• [Required action] Whenever a line in this data holds the word "left", report that line in full.

• [Data for processing]
+ + + +

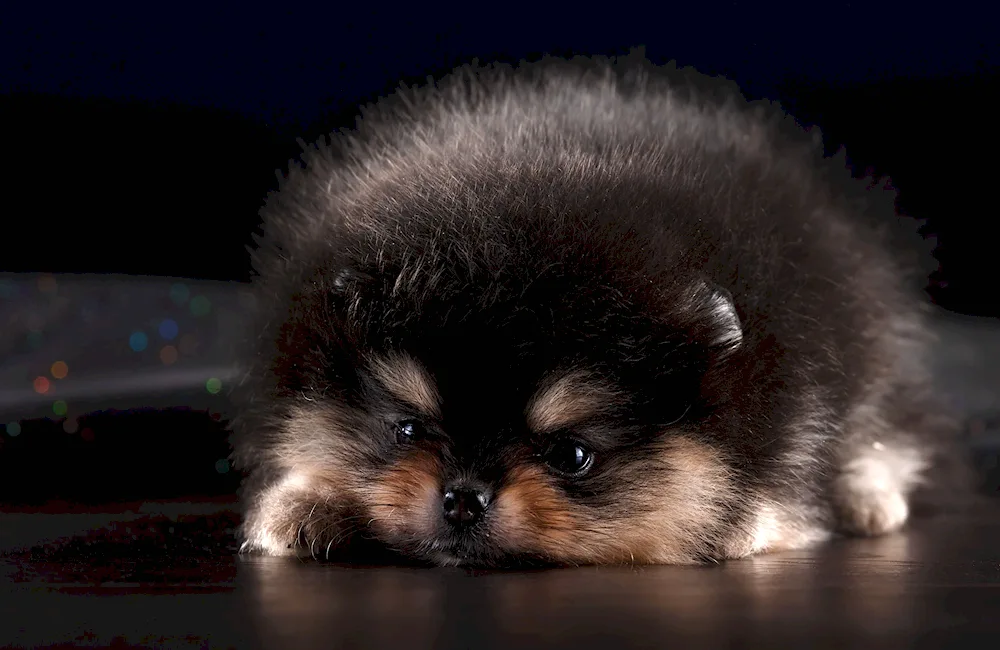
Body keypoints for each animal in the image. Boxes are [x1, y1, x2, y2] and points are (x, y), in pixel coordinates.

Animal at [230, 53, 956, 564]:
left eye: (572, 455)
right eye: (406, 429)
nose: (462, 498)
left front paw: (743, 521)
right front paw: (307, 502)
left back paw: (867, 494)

+ + + +

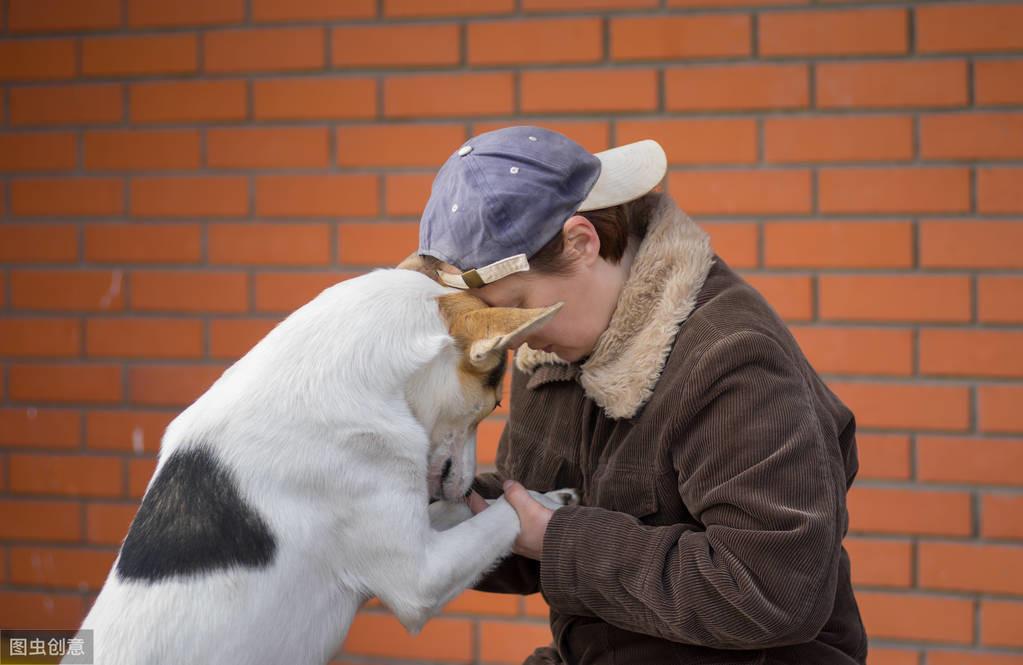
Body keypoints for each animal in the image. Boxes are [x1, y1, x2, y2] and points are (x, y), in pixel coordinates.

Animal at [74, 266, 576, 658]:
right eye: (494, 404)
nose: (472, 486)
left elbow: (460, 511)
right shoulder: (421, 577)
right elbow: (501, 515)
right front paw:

+ + + +

• [Answer box]
left eye: (572, 455)
left front paw: (743, 521)
left back paw: (867, 494)
left elbow: (460, 511)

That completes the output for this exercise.